Muitas vezes não é fácil conseguir analisar o fenómeno que José Melo-Ferreira descreve. Mas no caso da lebre-de-cauda-branca, há uma ligação directa entre o fenótipo, a característica visual de uma espécie, neste caso a coloração da pelagem de Inverno, e a sua vulnerabilidade a uma consequência das alterações climáticas: a diminuição da cobertura de neve no Inverno.
“Essa ligação entre genótipo, fenótipo e o ambiente está feita neste trabalho de uma forma muito completa”, afirma o biólogo. “Ficámos surpreendidos com o optimismo das nossas projecções, inicialmente.”
No entanto, José Melo-Ferreira fala de um optimismo “moderado”. Isto porque a análise centrou-se apenas numa única agressão. No mundo real, as alterações climáticas causam várias mudanças, como na temperatura e na precipitação. Tudo isto leva a alterações nos ecossistemas que podem ter um impacto acrescido naquela espécie.
Além disso, a lebre-de-cauda-branca tem vindo a sofrer uma diminuição no seu número justamente a sul, nas regiões onde há mais indivíduos com coloração castanha. A caça, a alteração dos habitats e uma doença causada por um vírus hemorrágico são factores que estão por trás daquela diminuição. Ou seja, o futuro da espécie não está assegurado.
“As agressões são múltiplas, acontecem em paralelo, ligadas ou não às alterações climáticas. Podem pôr em causa a população que tem o potencial adaptativo”, reflecte José Melo-Ferreira. “Isto ajuda-nos a compreender de uma forma mais abrangente a dar prioridade a áreas de conservação.”
Neste contexto, a genética surge aqui como uma nova ferramenta para proteger as espécies. “Podemos fazer uma conservação mais informada e monitorizar a frequência de alelos castanhos nas populações selvagens”, explica por sua vez Mafalda Ferreira. “Assumindo que os alelos castanhos estão em maior frequência no Sul [do habitat da espécie], queremos idealmente que haja um corredor [natural] contínuo entre o Sul e o Norte para que, por si só, os animais se vão reproduzindo e migrando para norte.”

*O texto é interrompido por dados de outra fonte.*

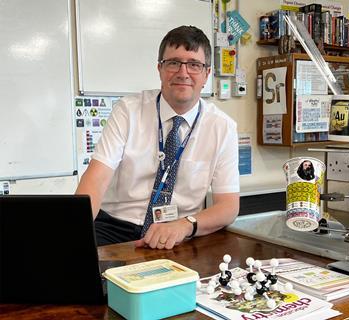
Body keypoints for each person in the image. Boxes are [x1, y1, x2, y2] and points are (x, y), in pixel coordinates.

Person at [76, 26, 240, 249]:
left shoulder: (223, 127)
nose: (183, 73)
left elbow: (228, 206)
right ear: (160, 69)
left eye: (194, 64)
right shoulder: (128, 111)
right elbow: (96, 179)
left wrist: (186, 225)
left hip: (179, 232)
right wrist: (73, 230)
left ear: (206, 74)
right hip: (115, 227)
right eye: (173, 63)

Infelizmente, muitas outras espécies poderão não ter uma variabilidade genética capaz de responder à rapidez das alterações climáticas. Nesse sentido, há uma reflexão mais ampla a fazer-se, avisa José Melo-Ferreira: “Sabemos que, mais do que aplicar as medidas de conservação, uma das prioridades deve ser diminuir o impacto das alterações climáticas. Só essa acção colectiva é que contribui para a preservação de todas as espécies de uma só vez.”